One of Mapp’s cost-cutting plans is to sell half of the government’s fleet of 1,700 vehicles, except those used by VIPD. Another plan is to eliminate private phone and fax lines in government offices. Instead the V.I. Next Generation Network underground Internet cable resources will be utilized.
Mapp said he ordered an audit by the Inspector General after it was discovered that $3.5 million paid by the Hovensa refinery for settlement claims of former employees was applied instead to the legal bill. There were no receipts or documentation to verify whether or not the payment, approved by former Attorney General Vincent Frasier, was proper, the governor said.
Another area with discrepancies, according to the governor, is the Government Employees Retirement System. Millions of dollars have been lost due to poor investments and bad loans, and Mapp said he “will take control” of GERS and appoint a new board.
Potter brought up an inspector general’s audit of a property auction conducted by the previous lieutenant governor’s office that cited “highly irregular and questionable practices.” Potter said 12 to 15 of the 104 sales in 2012 and 2013 are under investigation. Property buyers will be notified whether or not their sale is being scrutinized and those will be “frozen.”
“Several of these transactions are very questionable, bordering on fraud and criminal activity,” Potter said.
Because the previous administration put together plans for the renovation of the Paul E. Joseph Stadium in Frederiksted “in haste,” Mapp said, he has halted the project.

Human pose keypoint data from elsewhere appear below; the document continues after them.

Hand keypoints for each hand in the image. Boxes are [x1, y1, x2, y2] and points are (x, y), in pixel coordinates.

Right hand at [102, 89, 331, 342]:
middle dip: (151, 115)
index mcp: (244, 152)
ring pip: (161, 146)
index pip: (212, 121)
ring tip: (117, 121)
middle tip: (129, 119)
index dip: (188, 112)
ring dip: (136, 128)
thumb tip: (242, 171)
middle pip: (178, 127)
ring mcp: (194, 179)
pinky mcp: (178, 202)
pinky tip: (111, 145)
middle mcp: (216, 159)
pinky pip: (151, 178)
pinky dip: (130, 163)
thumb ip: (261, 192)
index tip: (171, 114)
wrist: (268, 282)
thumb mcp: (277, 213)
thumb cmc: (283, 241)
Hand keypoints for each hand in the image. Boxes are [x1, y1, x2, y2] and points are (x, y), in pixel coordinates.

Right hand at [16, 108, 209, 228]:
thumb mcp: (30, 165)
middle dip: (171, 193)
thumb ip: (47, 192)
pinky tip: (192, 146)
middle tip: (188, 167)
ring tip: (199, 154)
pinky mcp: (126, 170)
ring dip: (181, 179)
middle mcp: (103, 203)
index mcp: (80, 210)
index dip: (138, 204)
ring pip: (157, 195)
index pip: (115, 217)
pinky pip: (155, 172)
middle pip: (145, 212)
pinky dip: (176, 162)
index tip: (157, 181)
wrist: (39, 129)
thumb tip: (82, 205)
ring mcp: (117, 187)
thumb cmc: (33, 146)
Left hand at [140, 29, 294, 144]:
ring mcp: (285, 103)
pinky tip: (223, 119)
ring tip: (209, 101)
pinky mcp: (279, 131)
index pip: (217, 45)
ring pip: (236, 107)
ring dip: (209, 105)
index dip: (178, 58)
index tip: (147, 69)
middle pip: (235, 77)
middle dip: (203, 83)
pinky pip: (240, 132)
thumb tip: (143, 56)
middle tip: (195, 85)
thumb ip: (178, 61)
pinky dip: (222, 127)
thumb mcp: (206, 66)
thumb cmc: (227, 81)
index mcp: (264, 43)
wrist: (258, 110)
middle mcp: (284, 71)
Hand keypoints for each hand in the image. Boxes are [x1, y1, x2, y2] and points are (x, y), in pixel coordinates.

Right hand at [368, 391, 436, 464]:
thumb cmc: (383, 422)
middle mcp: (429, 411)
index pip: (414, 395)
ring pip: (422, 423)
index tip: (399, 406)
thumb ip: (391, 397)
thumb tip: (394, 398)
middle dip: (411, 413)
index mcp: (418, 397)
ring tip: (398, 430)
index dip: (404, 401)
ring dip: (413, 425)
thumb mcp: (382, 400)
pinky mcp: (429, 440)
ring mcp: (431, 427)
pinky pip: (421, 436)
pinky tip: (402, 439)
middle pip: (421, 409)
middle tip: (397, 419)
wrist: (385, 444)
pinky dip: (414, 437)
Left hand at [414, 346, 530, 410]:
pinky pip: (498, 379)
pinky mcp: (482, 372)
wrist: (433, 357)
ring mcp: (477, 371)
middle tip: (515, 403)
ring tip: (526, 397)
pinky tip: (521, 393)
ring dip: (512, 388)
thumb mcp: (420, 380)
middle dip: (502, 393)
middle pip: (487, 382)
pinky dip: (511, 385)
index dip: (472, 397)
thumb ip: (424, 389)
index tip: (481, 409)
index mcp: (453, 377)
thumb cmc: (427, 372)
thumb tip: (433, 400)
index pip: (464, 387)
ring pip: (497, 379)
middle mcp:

The current plan would build a $10 million stadium for $20 million. The administration will meet with the contractor to rewrite the contract or terminate the project if an agreement can’t be reached, he said.
Mapp corrected a recent news story that he has rented a residence on St. Thomas for $4,000. The property, including security, is actually $12,500 a month, he said. The official governor’s residence on St. Thomas is an old structure and has not been maintained for the last eight years, he said. On St. Croix, he will reside in his own home.
“I will not be spending any public monies on any private property owned by me,” he said.
The governor then answered several questions from the media regarding the residence, hiring police officers and the stateside prison facilities. He also said he is paying his personal taxes on a payment plan.